Held, disallowing the appeal, that:
the F-tT had clearly understood the dispute, had explained the reasons for its decision and had not erred by failing to take into account the decision in M L Johnson v Information Commissioner and Ministry of Justice. That decision was not binding on the F-tT and was of limited value as it involved a different issue: whether the cost of compliance involved in providing the requested information exceeded the appropriate limit (paragraphs 15 to 18);
the purpose of section 8(1)(c) was to enable the public authority to identify the requested information with sufficient precision that it could be ascertained whether the authority held the information, whether the information was exempt information under Part II of FOIA, whether it was exempt on cost of compliance grounds under section 12, or whether the request was vexatious under section 14. There was no requirement in the legislation to describe information by subject or topic (paragraphs 25 to 26);
the appellant submitted that the request was “for a medium upon which information is recorded”. However, there was no conceptual difference between a request for a particular e-mail and a particular piece of handwritten correspondence.

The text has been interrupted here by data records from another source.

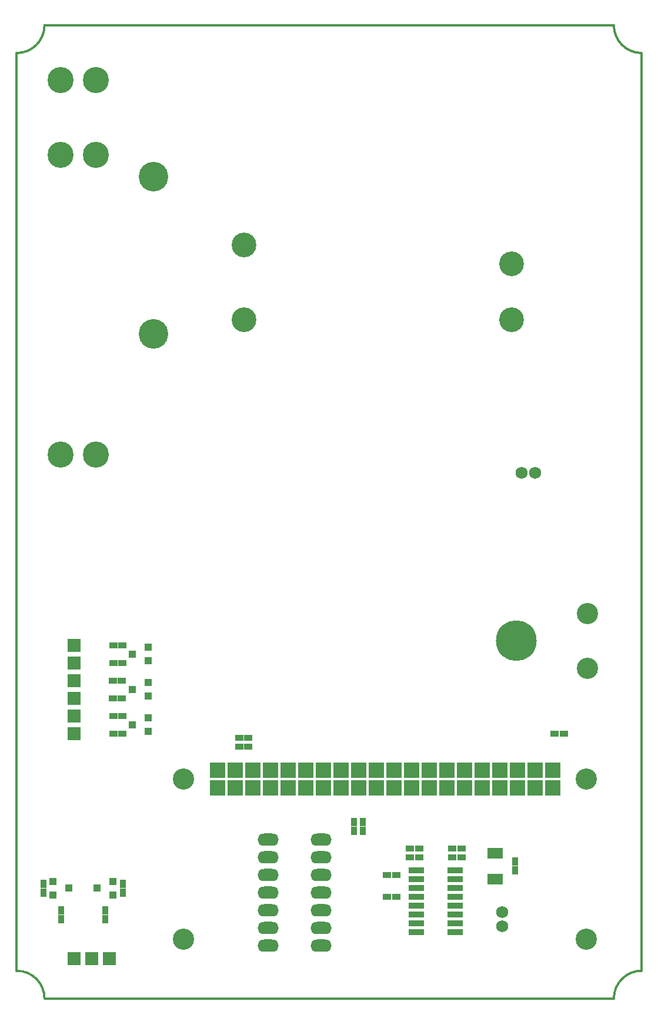
<source format=gbr>
G04 EasyPC Gerber Version 20.0.2 Build 4112 *
%FSLAX35Y35*%
%MOIN*%
%ADD94R,0.03800X0.04500*%
%ADD86R,0.07800X0.07800*%
%ADD135R,0.08600X0.08600*%
%ADD109C,0.01200*%
%ADD132C,0.06906*%
%ADD82O,0.12000X0.07000*%
%ADD133R,0.09000X0.03500*%
%ADD95R,0.04500X0.03800*%
%ADD127R,0.04071X0.04071*%
%ADD134R,0.08874X0.05921*%
%ADD129C,0.12024*%
%ADD131C,0.13992*%
%ADD128C,0.14780*%
%ADD136C,0.16748*%
%ADD130C,0.23047*%
X0Y0D02*
D02*
D82*
X143148Y30600D03*
Y40600D03*
Y50600D03*
Y60600D03*
Y70600D03*
Y80600D03*
Y90600D03*
X173148Y30600D03*
Y40600D03*
Y50600D03*
Y60600D03*
Y70600D03*
Y80600D03*
Y90600D03*
D02*
D86*
X33148Y23100D03*
Y150600D03*
Y160600D03*
Y170600D03*
Y180600D03*
Y190600D03*
Y200600D03*
X43148Y23100D03*
X53148D03*
D02*
D94*
X15648Y60550D03*
Y65650D03*
X25648Y45550D03*
Y50650D03*
X50648Y45550D03*
Y50650D03*
X60648Y60550D03*
Y65650D03*
X191848Y95550D03*
Y100650D03*
X196848Y95550D03*
Y100650D03*
X283148Y73050D03*
Y78150D03*
D02*
D95*
X55063Y170600D03*
Y180600D03*
X55346Y150600D03*
Y160600D03*
X55494Y190600D03*
Y200600D03*
X60163Y170600D03*
Y180600D03*
X60446Y150600D03*
Y160600D03*
X60594Y190600D03*
Y200600D03*
X126798Y143100D03*
Y148100D03*
X131898Y143100D03*
Y148100D03*
X210598Y58100D03*
Y70600D03*
X215698Y58100D03*
Y70600D03*
X223598Y80600D03*
Y85600D03*
X228698Y80600D03*
Y85600D03*
X247610Y80600D03*
Y85600D03*
X252710Y80600D03*
Y85600D03*
X305598Y150600D03*
X310698D03*
D02*
D109*
X16348Y600D02*
G75*
G03X600Y16348I-15748D01*
G01*
Y535840*
G75*
G03X16348Y551588J15748*
G01*
X339083*
G75*
G03X354831Y535840I15748*
G01*
Y16348*
G75*
G03X339083Y600J-15748*
G01*
X16348*
D02*
D127*
X21140Y59320D03*
Y66880D03*
X30156Y63100D03*
X46140D03*
X55156Y59320D03*
Y66880D03*
X66140Y155600D03*
Y175600D03*
Y195600D03*
X75156Y151820D03*
Y159380D03*
Y171820D03*
Y179380D03*
Y191820D03*
Y199380D03*
D02*
D128*
X25372Y308608D03*
Y478100D03*
Y520423D03*
X45372Y308608D03*
Y478100D03*
Y520423D03*
D02*
D129*
X95136Y34222D03*
Y124773D03*
X323483Y34222D03*
Y124773D03*
X324270Y187549D03*
Y218651D03*
D02*
D130*
X283916Y203100D03*
D02*
D131*
X129585Y384891D03*
Y427214D03*
X281160Y384891D03*
Y416387D03*
D02*
D132*
X275648Y41663D03*
Y49537D03*
X286711Y298100D03*
X294585D03*
D02*
D133*
X227148Y38100D03*
Y43100D03*
Y48100D03*
Y53100D03*
Y58100D03*
Y63100D03*
Y68100D03*
Y73100D03*
X249148Y38100D03*
Y43100D03*
Y48100D03*
Y53100D03*
Y58100D03*
Y63100D03*
Y68100D03*
Y73100D03*
D02*
D134*
X271836Y68218D03*
Y82982D03*
D02*
D135*
X114309Y119773D03*
Y129773D03*
X124309Y119773D03*
Y129773D03*
X134309Y119773D03*
Y129773D03*
X144309Y119773D03*
Y129773D03*
X154309Y119773D03*
Y129773D03*
X164309Y119773D03*
Y129773D03*
X174309Y119773D03*
Y129773D03*
X184309Y119773D03*
Y129773D03*
X194309Y119773D03*
Y129773D03*
X204309Y119773D03*
Y129773D03*
X214309Y119773D03*
Y129773D03*
X224309Y119773D03*
Y129773D03*
X234309Y119773D03*
Y129773D03*
X244309Y119773D03*
Y129773D03*
X254309Y119773D03*
Y129773D03*
X264309Y119773D03*
Y129773D03*
X274309Y119773D03*
Y129773D03*
X284309Y119773D03*
Y129773D03*
X294309Y119773D03*
Y129773D03*
X304309Y119773D03*
Y129773D03*
D02*
D136*
X78148Y376812D03*
Y465788D03*
X0Y0D02*
M02*

</source>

Each involved a request for the information carried by the particular medium (paragraph 28);
under section 1(3) of FOIA, the statutory obligation to provide information was relieved when the information requested was described in such a way that the public authority could not reasonably identify what it was that the requester was asking for. In the present case the scope of the request for information was clear, and the F tT’s finding that the request was valid had been reasonable (paragraphs 29 to 30).